**** Provided records

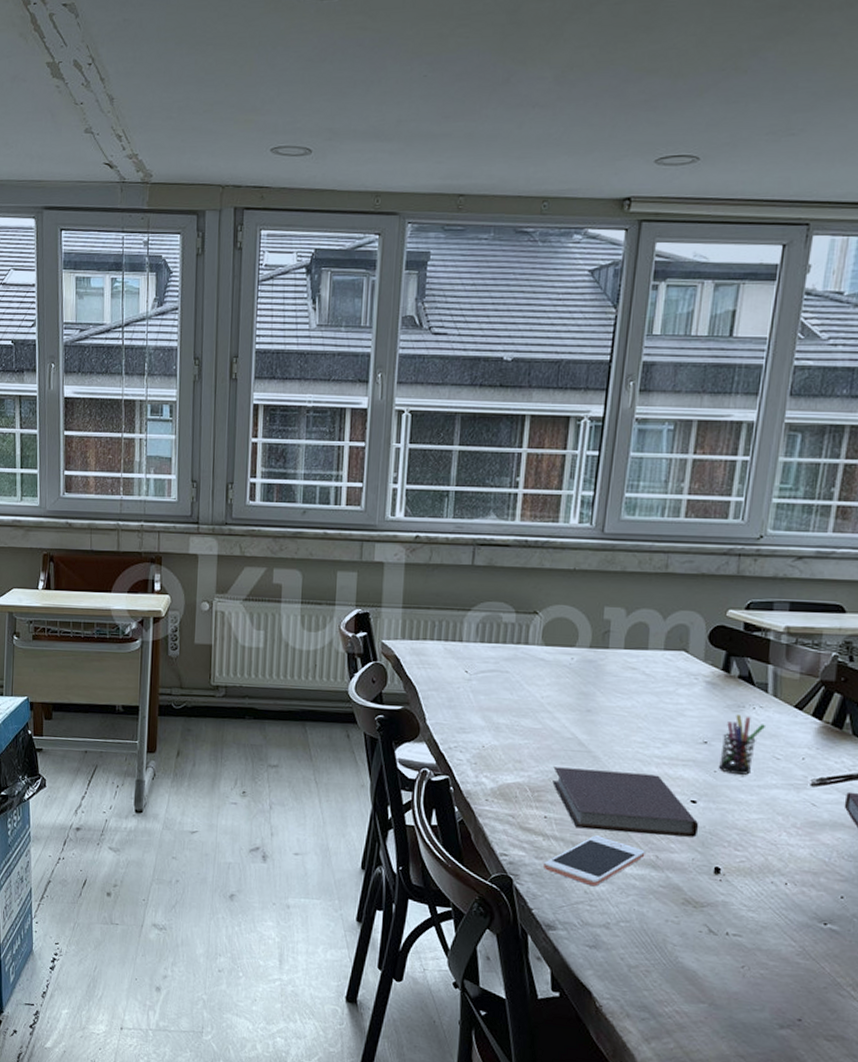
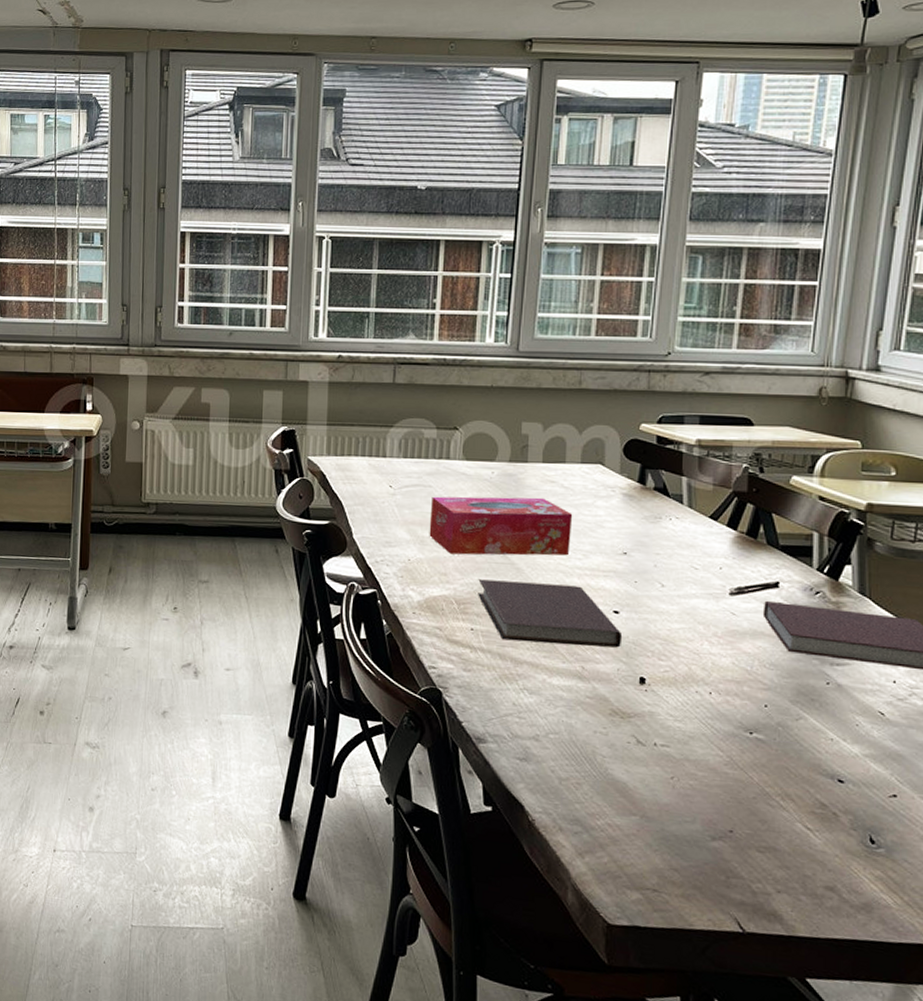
tissue box: none [504,682,653,744] -> present [429,496,573,556]
cell phone: present [544,835,645,887] -> none [472,647,571,699]
pen holder: present [719,715,765,775] -> none [639,526,682,585]

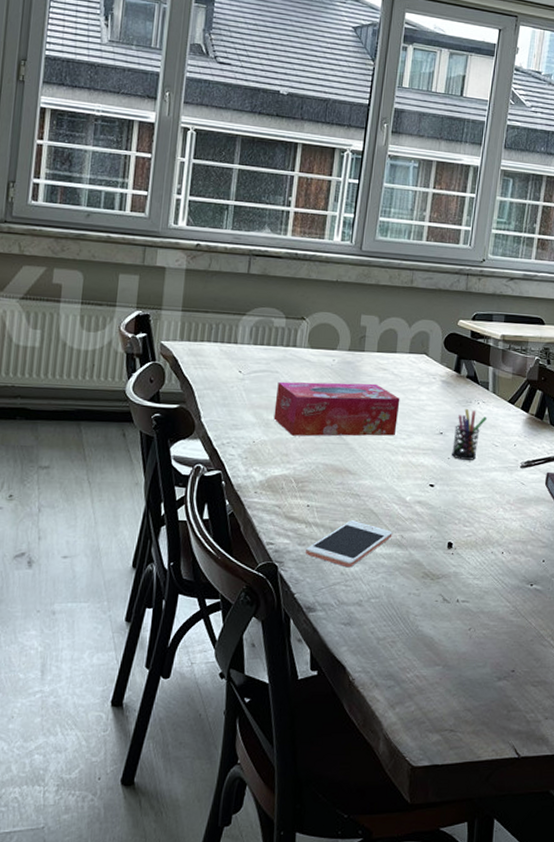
cell phone: none [472,647,571,699] -> present [306,520,393,568]
notebook: present [478,579,623,648] -> none [315,459,436,517]
pen holder: none [639,526,682,585] -> present [452,409,487,460]

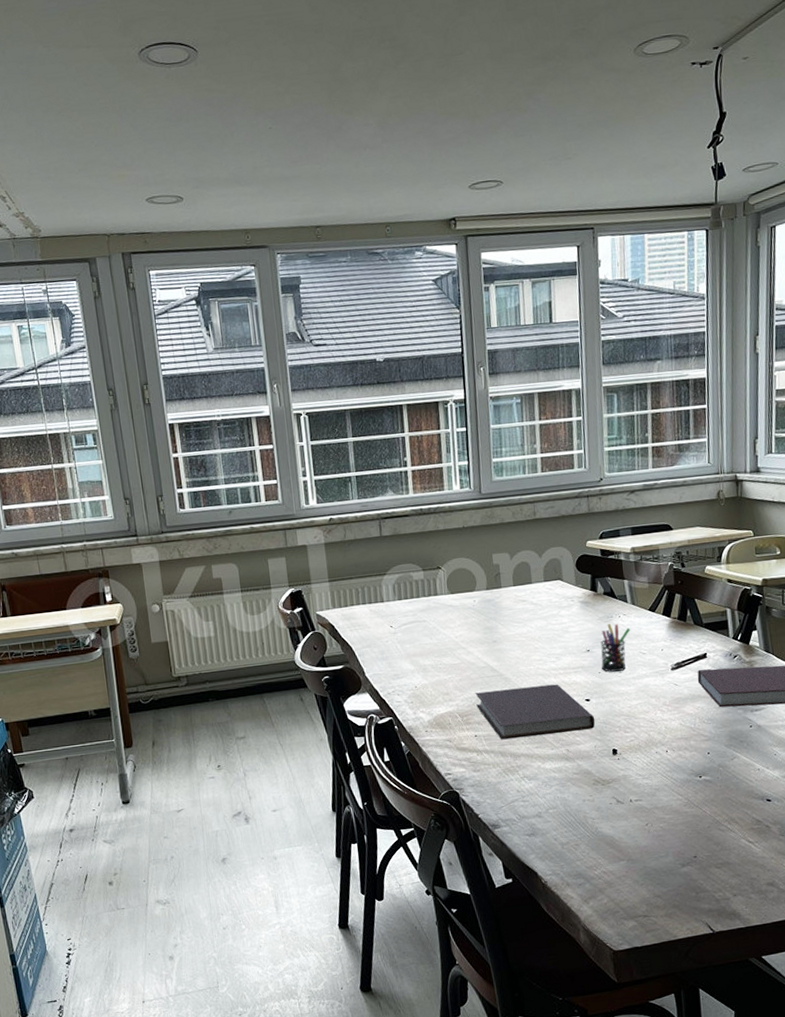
tissue box: present [273,381,400,437] -> none [427,615,545,676]
cell phone: present [306,520,393,568] -> none [481,742,559,785]
notebook: none [315,459,436,517] -> present [475,684,595,740]

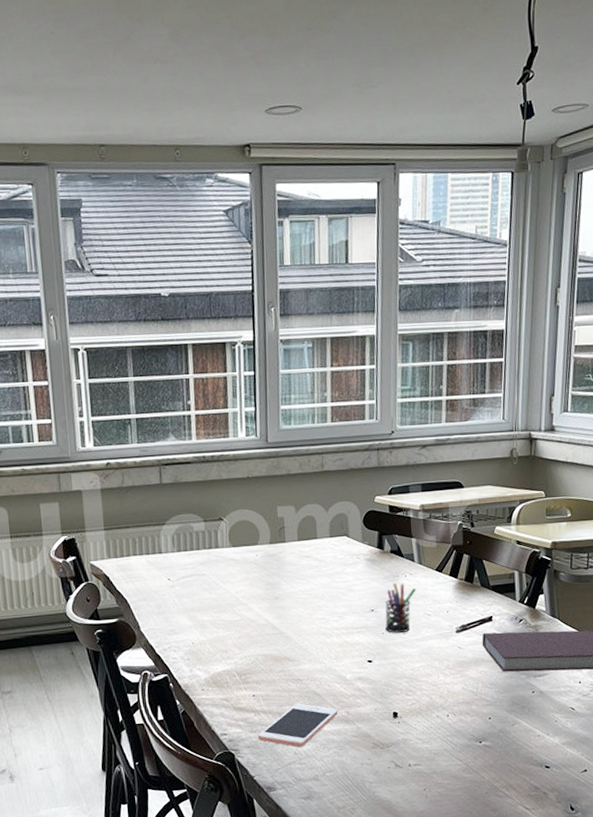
notebook: present [475,684,595,740] -> none [254,644,377,700]
cell phone: none [481,742,559,785] -> present [258,703,338,748]

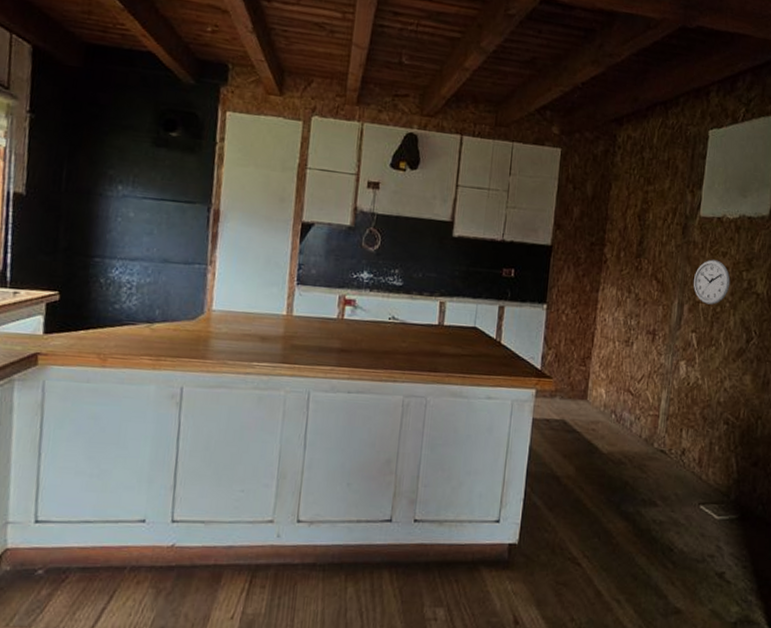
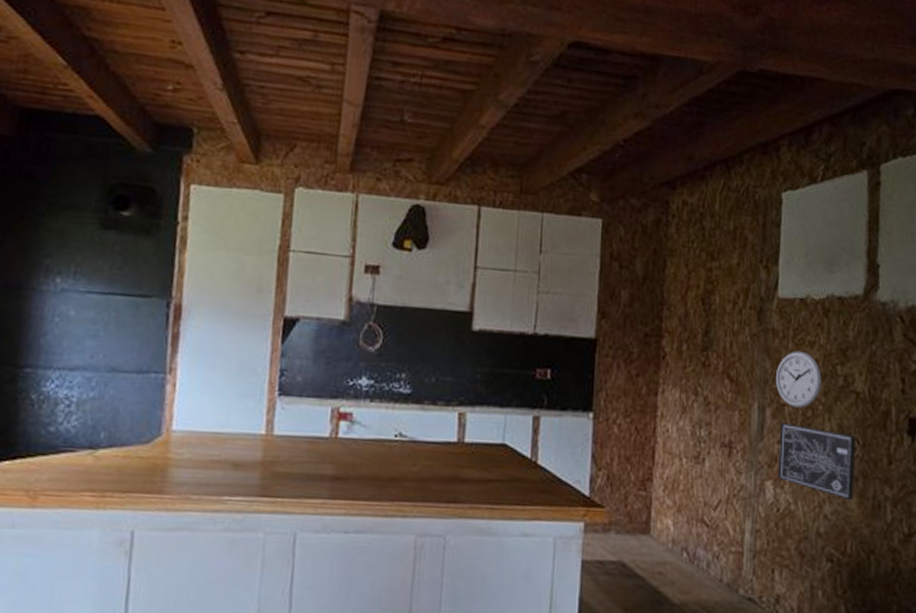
wall art: none [690,316,754,378] -> present [778,422,856,501]

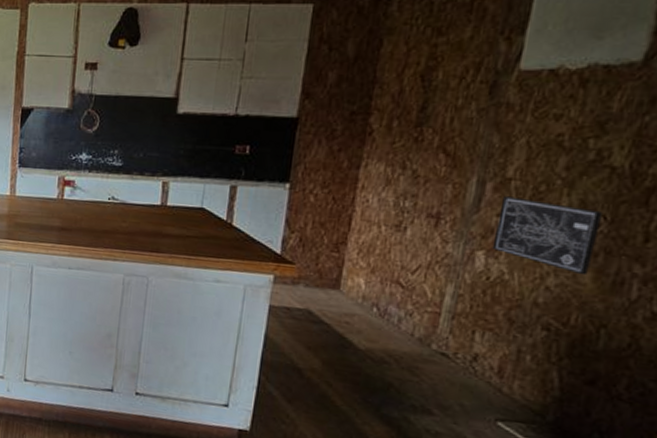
wall clock: present [775,350,822,408] -> none [503,124,567,183]

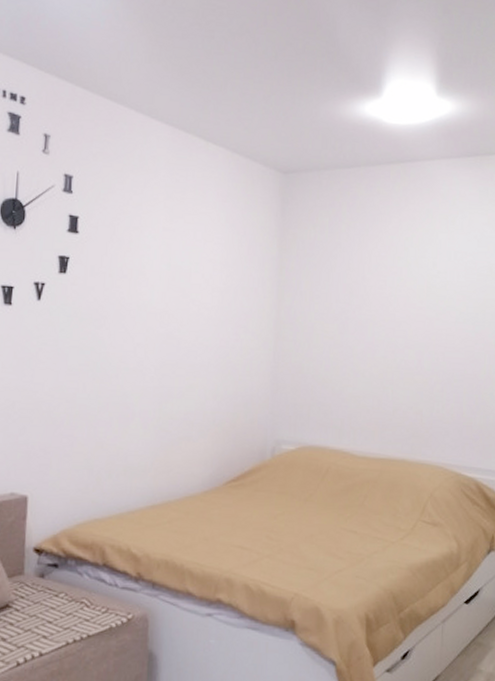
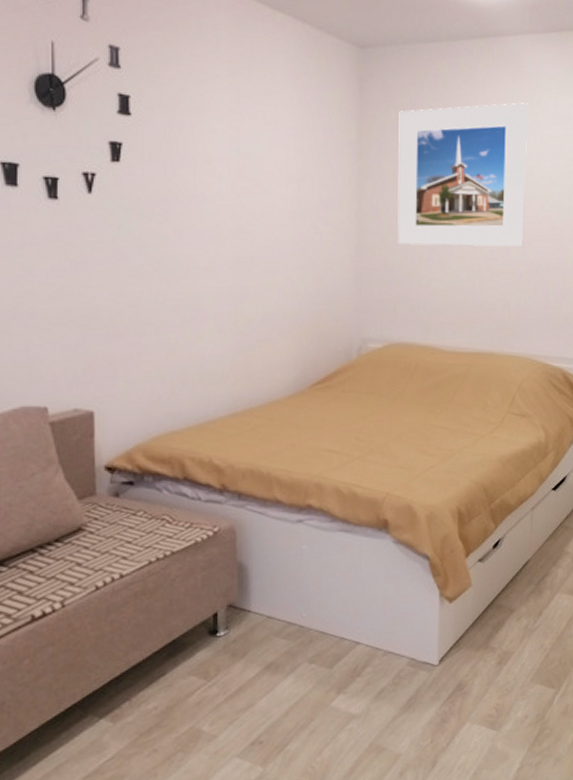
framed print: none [313,221,442,358] -> present [397,102,528,247]

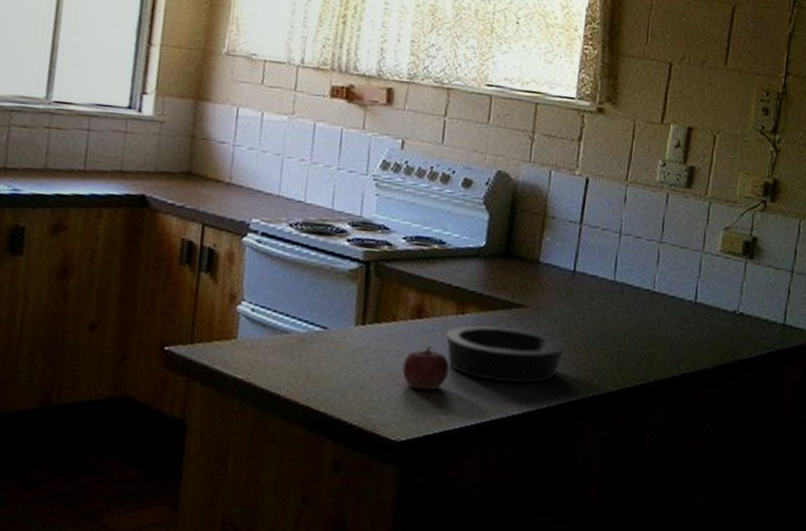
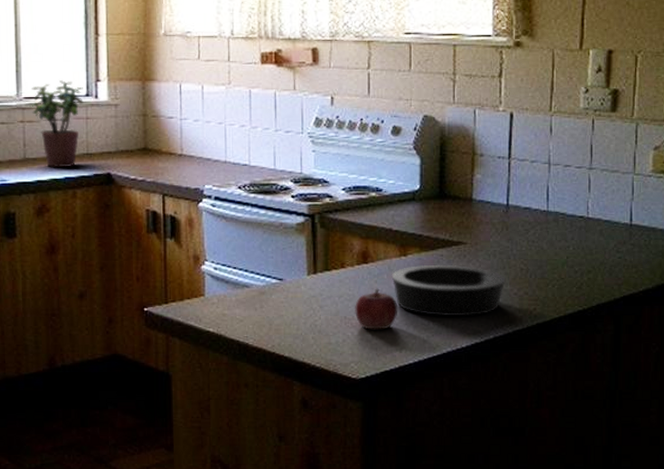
potted plant: none [59,88,126,184] -> present [30,80,84,167]

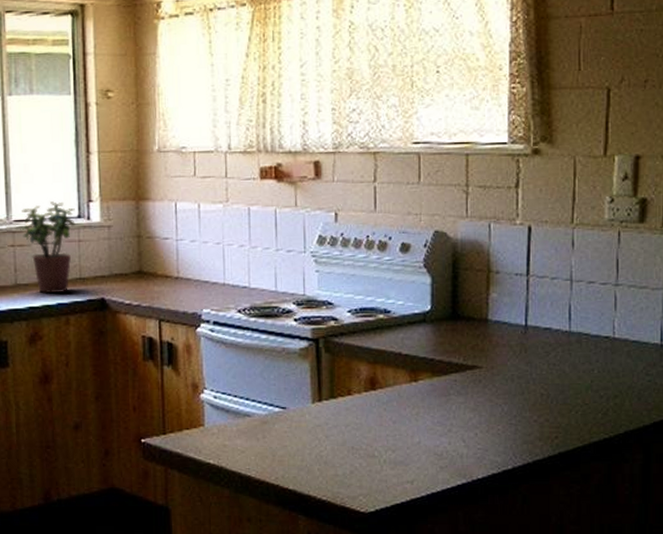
fruit: present [355,288,398,330] -> none [363,416,409,461]
bowl: present [392,264,506,317] -> none [402,390,525,446]

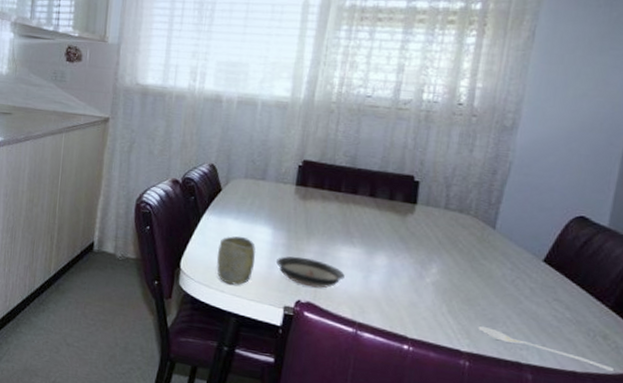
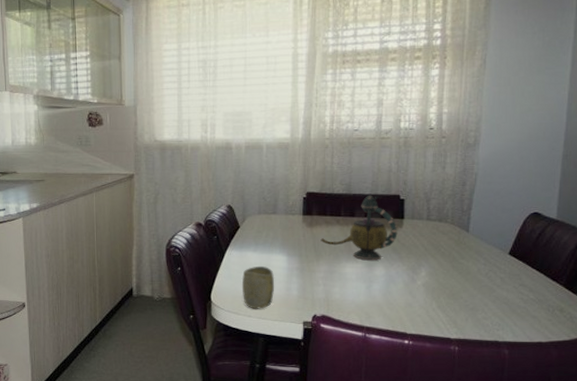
saucer: present [275,256,345,288] -> none [292,277,351,302]
teapot: none [314,171,408,248] -> present [320,195,398,261]
stirrer: present [478,326,615,372] -> none [462,316,571,338]

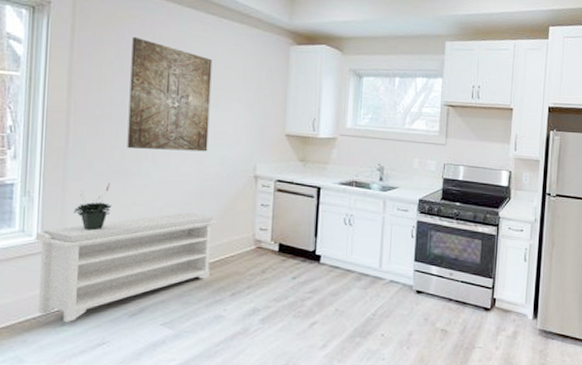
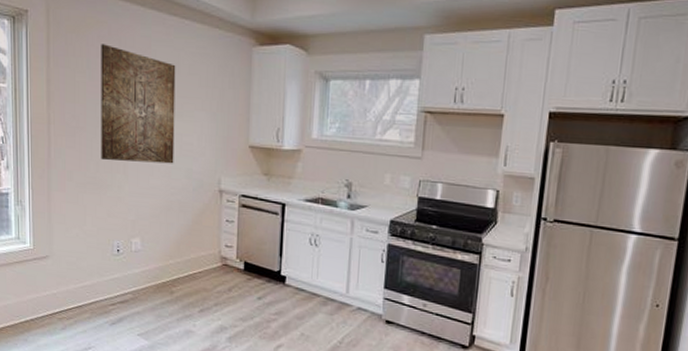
bench: present [35,212,217,323] -> none [28,226,185,327]
potted plant: present [73,183,112,231] -> none [58,194,90,241]

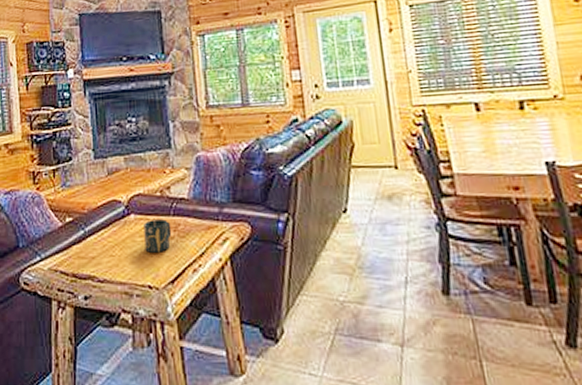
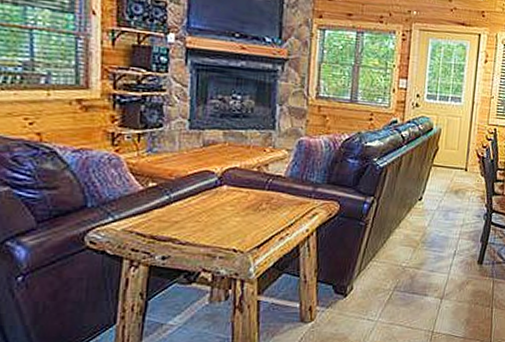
cup: present [144,219,172,253] -> none [234,192,264,221]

********

Task description
Repeat the records above word for word. Pictures stay out of the copy.

Answer section
tissue box: none [504,682,653,744] -> present [429,496,573,556]
cell phone: present [544,835,645,887] -> none [472,647,571,699]
pen holder: present [719,715,765,775] -> none [639,526,682,585]

cell phone: none [472,647,571,699] -> present [306,520,393,568]
notebook: present [478,579,623,648] -> none [315,459,436,517]
pen holder: none [639,526,682,585] -> present [452,409,487,460]

tissue box: present [273,381,400,437] -> none [427,615,545,676]
cell phone: present [306,520,393,568] -> none [481,742,559,785]
notebook: none [315,459,436,517] -> present [475,684,595,740]

notebook: present [475,684,595,740] -> none [254,644,377,700]
cell phone: none [481,742,559,785] -> present [258,703,338,748]

wall art: none [690,316,754,378] -> present [778,422,856,501]

wall clock: present [775,350,822,408] -> none [503,124,567,183]

framed print: none [313,221,442,358] -> present [397,102,528,247]

potted plant: none [59,88,126,184] -> present [30,80,84,167]

fruit: present [355,288,398,330] -> none [363,416,409,461]
bowl: present [392,264,506,317] -> none [402,390,525,446]

saucer: present [275,256,345,288] -> none [292,277,351,302]
teapot: none [314,171,408,248] -> present [320,195,398,261]
stirrer: present [478,326,615,372] -> none [462,316,571,338]

bench: present [35,212,217,323] -> none [28,226,185,327]
potted plant: present [73,183,112,231] -> none [58,194,90,241]

cup: present [144,219,172,253] -> none [234,192,264,221]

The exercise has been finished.